Gathered in the Lindquist Alumni Center, Smith uncovered pockets of the network’s history while sharing his personal journey writing his book on the subject.
“I chose this project because I wanted to write the history of the ABC network,” he said. “I’ve always been interested in how cultures like ABC intertwine with politics and other aspects of social history.”
Smith has been contracted to write the official history of the American Broadcasting Company Television Network by the company. With CBS and NBC histories already written, his project will be the first written history of ABC.
According to American Broadcasting Company website, the network has always been a prominent part in the “evolution of television network history.”
Despite being third-place ranked amongst CBS and NBC networks, ABC was still considered a “first” in innovation.
One of the reasons Smith chose ABC was because it still managed to come out on top despite competition with other networks.
“They were the ones who had to innovate in order to try to get ahead. They had a little bit more freedom to take chances because other networks were playing it safe,” Smith said. “ABC was struggling a little bit, so they had to be the ones to be ahead of the curve.”
Because of their bold decisions, ABC had top ratings during the mid 1970s and still holds records in television history, according to the website.

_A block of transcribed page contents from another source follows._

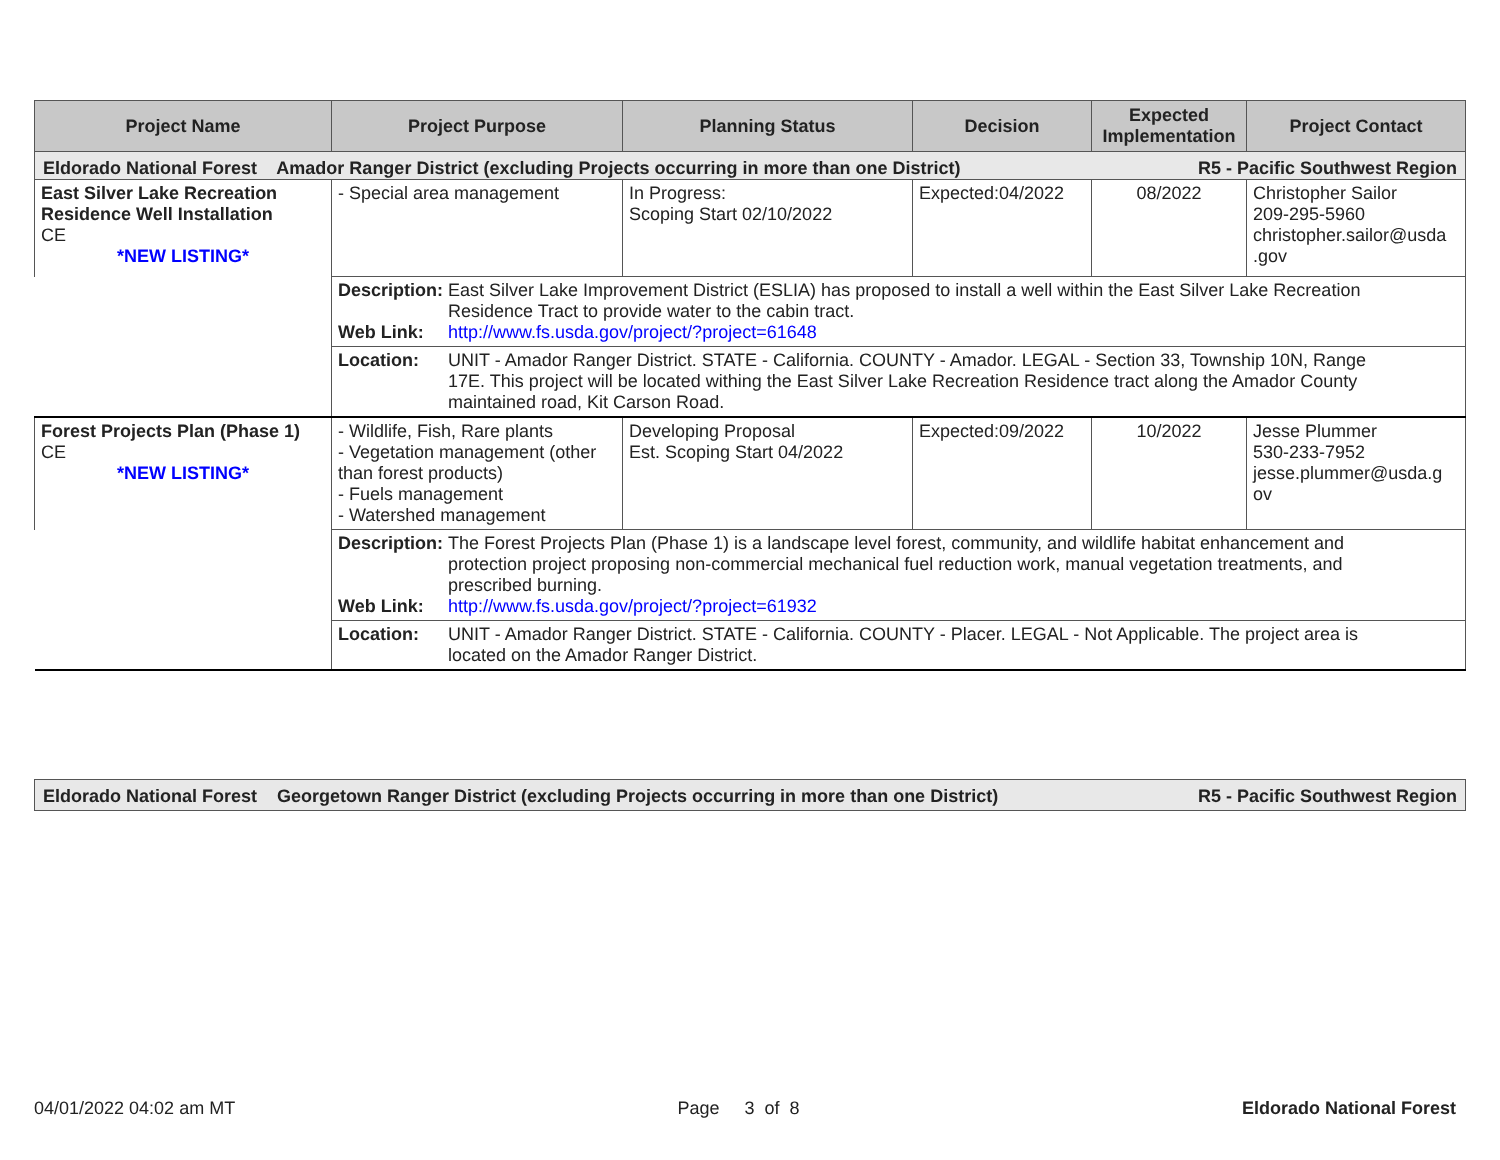| Project Name | Project Purpose | Planning Status | Decision | Expected Implementation | Project Contact |
| --- | --- | --- | --- | --- | --- |
| Eldorado National Forest Amador Ranger District (excluding Projects occurring in more than one District) R5 - Pacific Southwest Region | | | | | |
| East Silver Lake Recreation Residence Well Installation CE *NEW LISTING* | - Special area management | In Progress: Scoping Start 02/10/2022 | Expected:04/2022 | 08/2022 | Christopher Sailor 209-295-5960 christopher.sailor@usda .gov |
| | Description: East Silver Lake Improvement District (ESLIA) has proposed to install a well within the East Silver Lake Recreation Residence Tract to provide water to the cabin tract. Web Link: http://www.fs.usda.gov/project/?project=61648 | | | | |
| | Location: UNIT - Amador Ranger District. STATE - California. COUNTY - Amador. LEGAL - Section 33, Township 10N, Range 17E. This project will be located withing the East Silver Lake Recreation Residence tract along the Amador County maintained road, Kit Carson Road. | | | | |
| Forest Projects Plan (Phase 1) CE *NEW LISTING* | - Wildlife, Fish, Rare plants - Vegetation management (other than forest products) - Fuels management - Watershed management | Developing Proposal Est. Scoping Start 04/2022 | Expected:09/2022 | 10/2022 | Jesse Plummer 530-233-7952 jesse.plummer@usda.g ov |
| | Description: The Forest Projects Plan (Phase 1) is a landscape level forest, community, and wildlife habitat enhancement and protection project proposing non-commercial mechanical fuel reduction work, manual vegetation treatments, and prescribed burning. Web Link: http://www.fs.usda.gov/project/?project=61932 | | | | |
| | Location: UNIT - Amador Ranger District. STATE - California. COUNTY - Placer. LEGAL - Not Applicable. The project area is located on the Amador Ranger District. | | | | |
| Eldorado National Forest Georgetown Ranger District (excluding Projects occurring in more than one District) R5 - Pacific Southwest Region |
04/01/2022 04:02 am MT Page 3 of 8 Eldorado National Forest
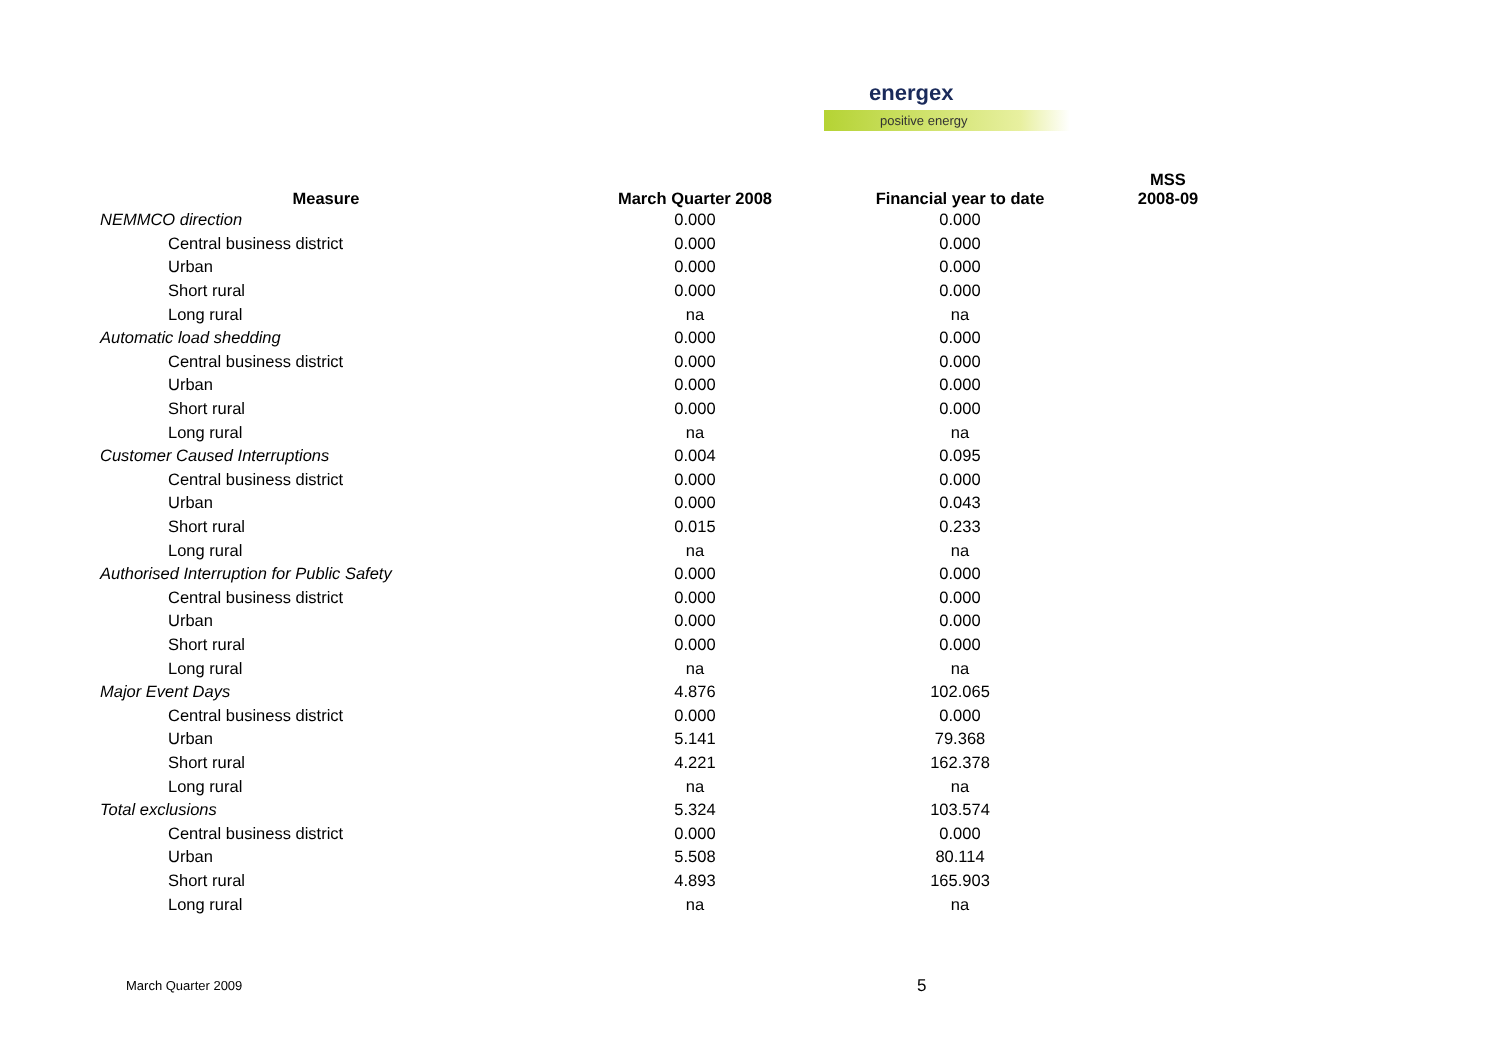energex
positive energy
| Measure | March Quarter 2008 | Financial year to date | MSS 2008-09 |
| --- | --- | --- | --- |
| NEMMCO direction | 0.000 | 0.000 | |
| Central business district | 0.000 | 0.000 | |
| Urban | 0.000 | 0.000 | |
| Short rural | 0.000 | 0.000 | |
| Long rural | na | na | |
| Automatic load shedding | 0.000 | 0.000 | |
| Central business district | 0.000 | 0.000 | |
| Urban | 0.000 | 0.000 | |
| Short rural | 0.000 | 0.000 | |
| Long rural | na | na | |
| Customer Caused Interruptions | 0.004 | 0.095 | |
| Central business district | 0.000 | 0.000 | |
| Urban | 0.000 | 0.043 | |
| Short rural | 0.015 | 0.233 | |
| Long rural | na | na | |
| Authorised Interruption for Public Safety | 0.000 | 0.000 | |
| Central business district | 0.000 | 0.000 | |
| Urban | 0.000 | 0.000 | |
| Short rural | 0.000 | 0.000 | |
| Long rural | na | na | |
| Major Event Days | 4.876 | 102.065 | |
| Central business district | 0.000 | 0.000 | |
| Urban | 5.141 | 79.368 | |
| Short rural | 4.221 | 162.378 | |
| Long rural | na | na | |
| Total exclusions | 5.324 | 103.574 | |
| Central business district | 0.000 | 0.000 | |
| Urban | 5.508 | 80.114 | |
| Short rural | 4.893 | 165.903 | |
| Long rural | na | na | |
March Quarter 2009 5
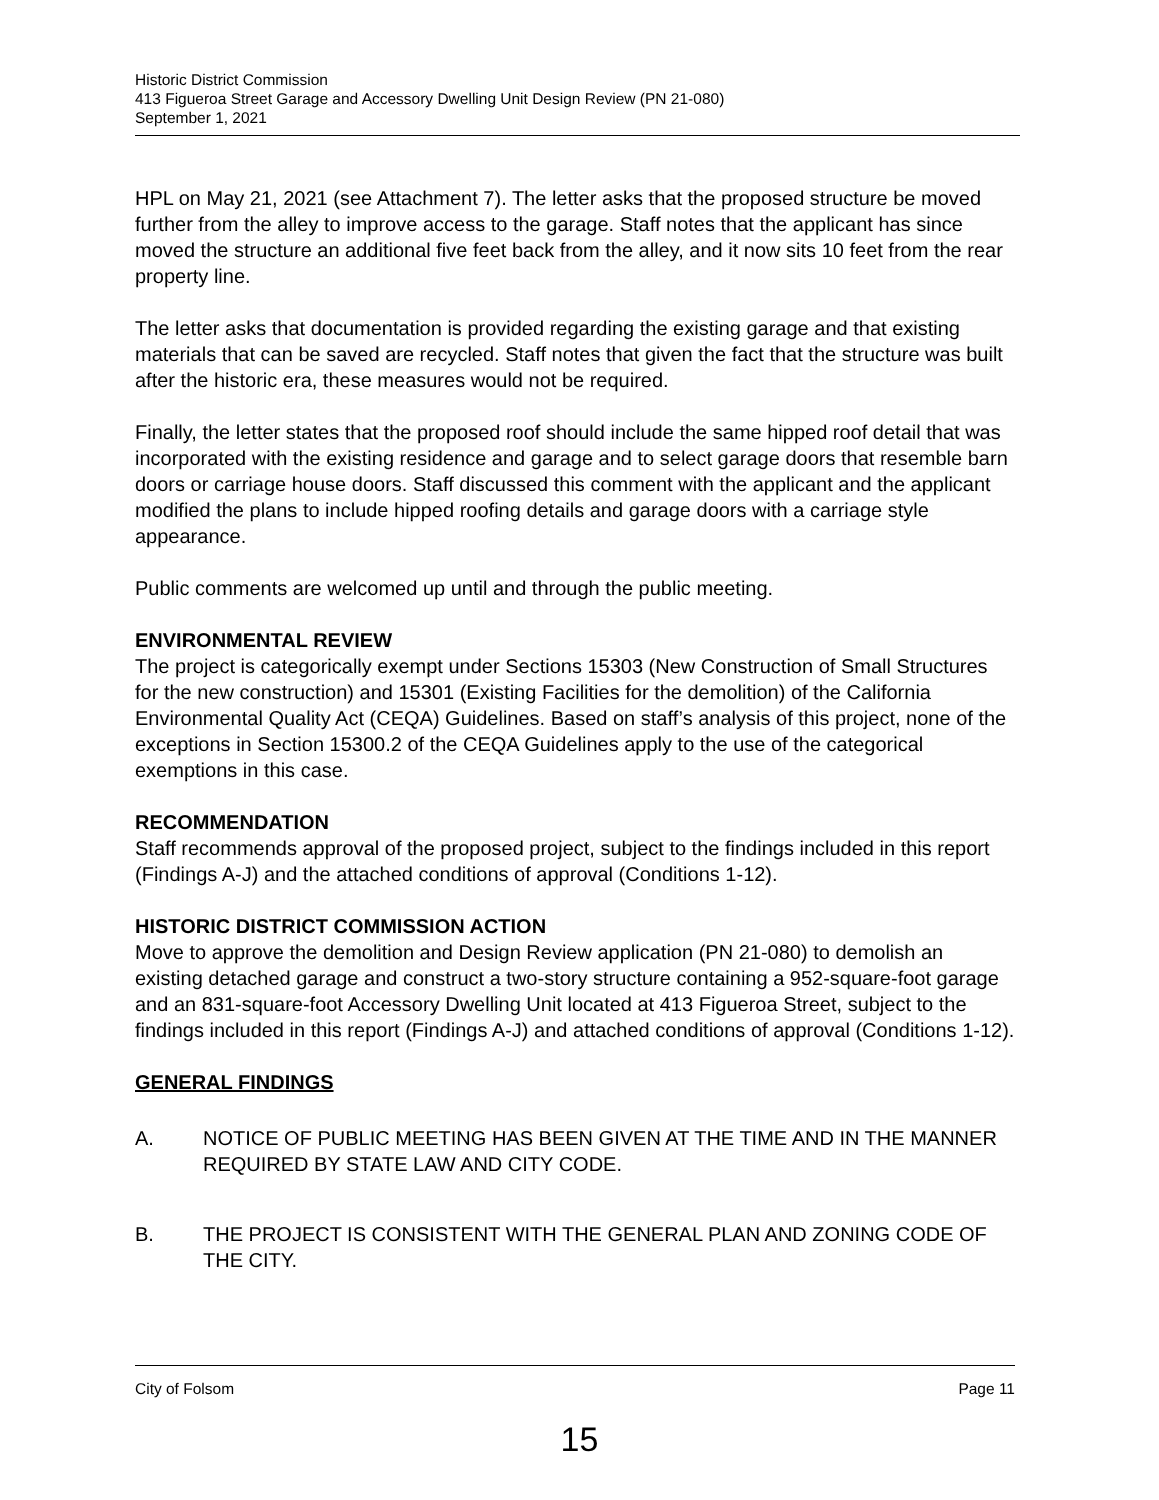Historic District Commission
413 Figueroa Street Garage and Accessory Dwelling Unit Design Review (PN 21-080)
September 1, 2021
HPL on May 21, 2021 (see Attachment 7). The letter asks that the proposed structure be moved further from the alley to improve access to the garage. Staff notes that the applicant has since moved the structure an additional five feet back from the alley, and it now sits 10 feet from the rear property line.
The letter asks that documentation is provided regarding the existing garage and that existing materials that can be saved are recycled. Staff notes that given the fact that the structure was built after the historic era, these measures would not be required.
Finally, the letter states that the proposed roof should include the same hipped roof detail that was incorporated with the existing residence and garage and to select garage doors that resemble barn doors or carriage house doors. Staff discussed this comment with the applicant and the applicant modified the plans to include hipped roofing details and garage doors with a carriage style appearance.
Public comments are welcomed up until and through the public meeting.
ENVIRONMENTAL REVIEW
The project is categorically exempt under Sections 15303 (New Construction of Small Structures for the new construction) and 15301 (Existing Facilities for the demolition) of the California Environmental Quality Act (CEQA) Guidelines. Based on staff’s analysis of this project, none of the exceptions in Section 15300.2 of the CEQA Guidelines apply to the use of the categorical exemptions in this case.
RECOMMENDATION
Staff recommends approval of the proposed project, subject to the findings included in this report (Findings A-J) and the attached conditions of approval (Conditions 1-12).
HISTORIC DISTRICT COMMISSION ACTION
Move to approve the demolition and Design Review application (PN 21-080) to demolish an existing detached garage and construct a two-story structure containing a 952-square-foot garage and an 831-square-foot Accessory Dwelling Unit located at 413 Figueroa Street, subject to the findings included in this report (Findings A-J) and attached conditions of approval (Conditions 1-12).
GENERAL FINDINGS
A. NOTICE OF PUBLIC MEETING HAS BEEN GIVEN AT THE TIME AND IN THE MANNER REQUIRED BY STATE LAW AND CITY CODE.
B. THE PROJECT IS CONSISTENT WITH THE GENERAL PLAN AND ZONING CODE OF THE CITY.
City of Folsom Page 11
15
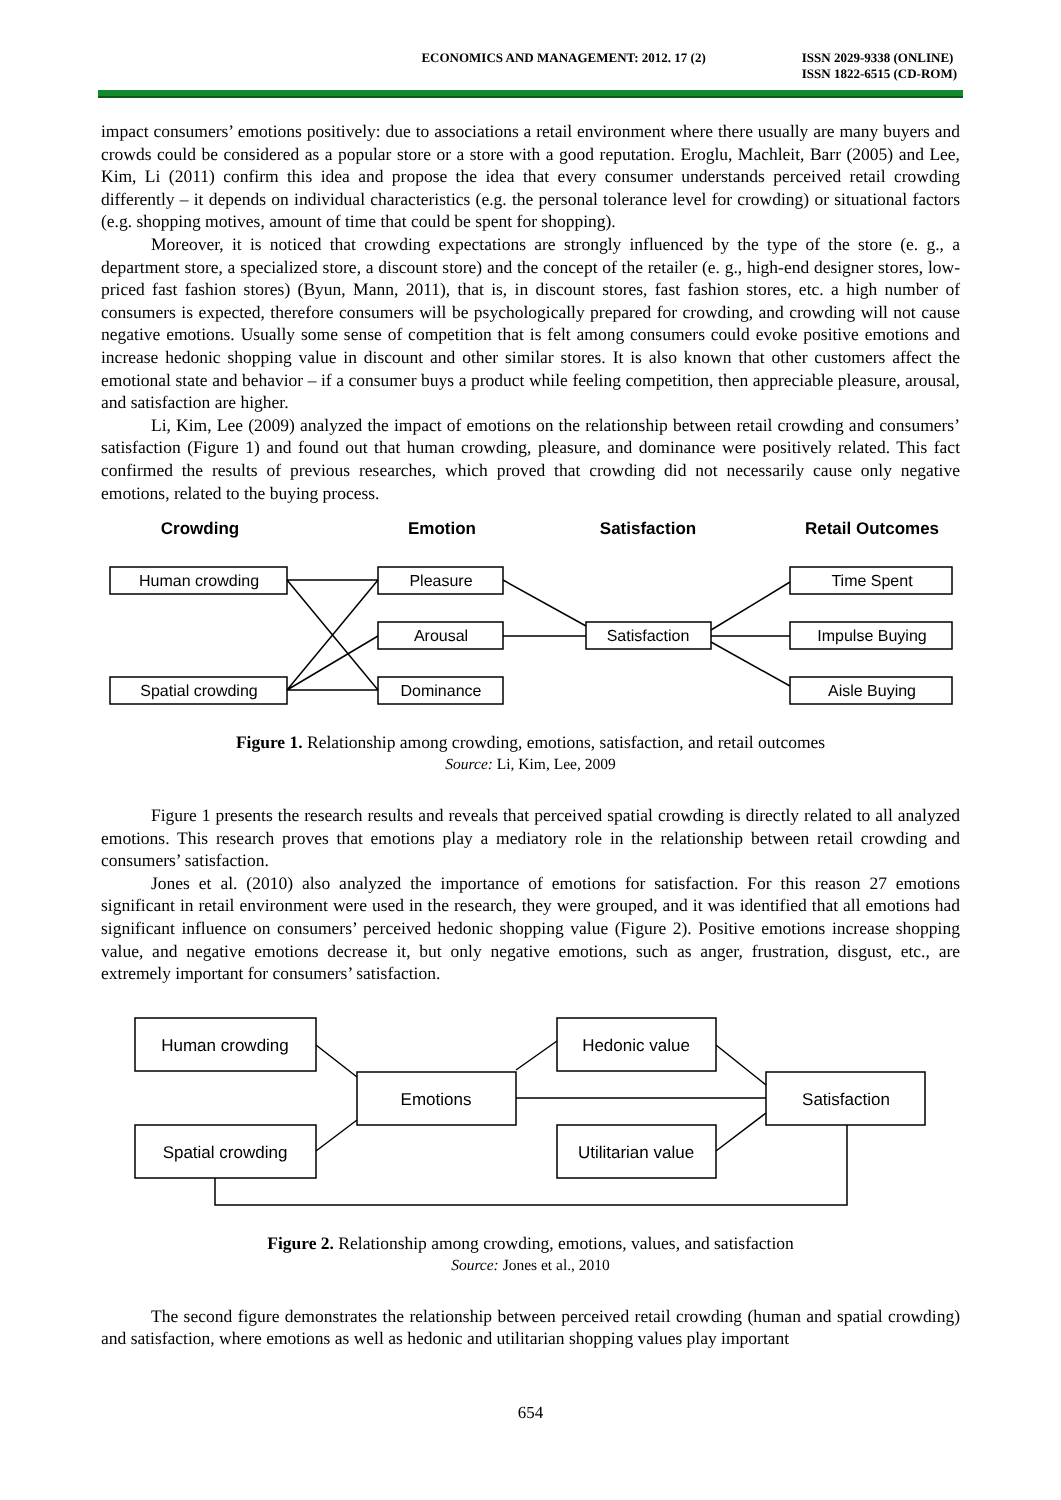ECONOMICS AND MANAGEMENT: 2012. 17 (2) ISSN 2029-9338 (ONLINE)
ISSN 1822-6515 (CD-ROM)
impact consumers’ emotions positively: due to associations a retail environment where there usually are many buyers and crowds could be considered as a popular store or a store with a good reputation. Eroglu, Machleit, Barr (2005) and Lee, Kim, Li (2011) confirm this idea and propose the idea that every consumer understands perceived retail crowding differently – it depends on individual characteristics (e.g. the personal tolerance level for crowding) or situational factors (e.g. shopping motives, amount of time that could be spent for shopping).
Moreover, it is noticed that crowding expectations are strongly influenced by the type of the store (e. g., a department store, a specialized store, a discount store) and the concept of the retailer (e. g., high-end designer stores, low-priced fast fashion stores) (Byun, Mann, 2011), that is, in discount stores, fast fashion stores, etc. a high number of consumers is expected, therefore consumers will be psychologically prepared for crowding, and crowding will not cause negative emotions. Usually some sense of competition that is felt among consumers could evoke positive emotions and increase hedonic shopping value in discount and other similar stores. It is also known that other customers affect the emotional state and behavior – if a consumer buys a product while feeling competition, then appreciable pleasure, arousal, and satisfaction are higher.
Li, Kim, Lee (2009) analyzed the impact of emotions on the relationship between retail crowding and consumers’ satisfaction (Figure 1) and found out that human crowding, pleasure, and dominance were positively related. This fact confirmed the results of previous researches, which proved that crowding did not necessarily cause only negative emotions, related to the buying process.
Crowding
Emotion
Satisfaction
Retail Outcomes
Human crowding
Spatial crowding
Pleasure
Arousal
Dominance
Satisfaction
Time Spent
Impulse Buying
Aisle Buying
Figure 1. Relationship among crowding, emotions, satisfaction, and retail outcomes
Source: Li, Kim, Lee, 2009
Figure 1 presents the research results and reveals that perceived spatial crowding is directly related to all analyzed emotions. This research proves that emotions play a mediatory role in the relationship between retail crowding and consumers’ satisfaction.
Jones et al. (2010) also analyzed the importance of emotions for satisfaction. For this reason 27 emotions significant in retail environment were used in the research, they were grouped, and it was identified that all emotions had significant influence on consumers’ perceived hedonic shopping value (Figure 2). Positive emotions increase shopping value, and negative emotions decrease it, but only negative emotions, such as anger, frustration, disgust, etc., are extremely important for consumers’ satisfaction.
Human crowding
Spatial crowding
Emotions
Hedonic value
Utilitarian value
Satisfaction
Figure 2. Relationship among crowding, emotions, values, and satisfaction
Source: Jones et al., 2010
The second figure demonstrates the relationship between perceived retail crowding (human and spatial crowding) and satisfaction, where emotions as well as hedonic and utilitarian shopping values play important
654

WSU history professor Eric Swedin thought the ABC network was a great topic to share with students because it was, in his words, a “dominant network before the explosion of cable.”
Swedin liked the idea that history can also be about pop-culture that impacted our society, and Smith’s lecture about ABC addressed this.
“History is more than just the stories of kings and presidents,” Swedin said. “We live in a world where people have so many different media options. Back then, it wasn’t uncommon for a really popular show to be watched by the majority of the country.”
Finding Smith’s project interesting, Swedin and other members of the history department invited him to be one of the Weber Historical Society lecturers for spring 2015.
Although only about three-quarters into his project, Smith agreed to talk about the progress he’s made so far.
Some of the stories he shared with the audience were about his encounters with several celebrities and former ABC presidents and how he came out of the experience with new friendships.
With over 250 interviews conducted for the book, the best and worst part about this project was the interviewing, Smith said.
“I will say it’s been a great experience and it’s been a learning experience,” he said. “I’ve had to set (interviews) all up myself. Whether they’re executives or celebrities related to the network, I’ve had to be resourceful at finding people and being patient.”
With the help of his literary agent, Smith has been working on this project for three years now and has written over 1,000 pages. Working full-time at Weber State, Smith anticipates another two years before the book is completed.
However, whether it’s writing three chapters at a time or interviewing celebrities between meetings, Smith has not lost sight of why he chose to do this project in the first place.
“I think television speaks to society,” Smith said. “It can reflect culture or follow culture and it’s interesting trying to determine that.”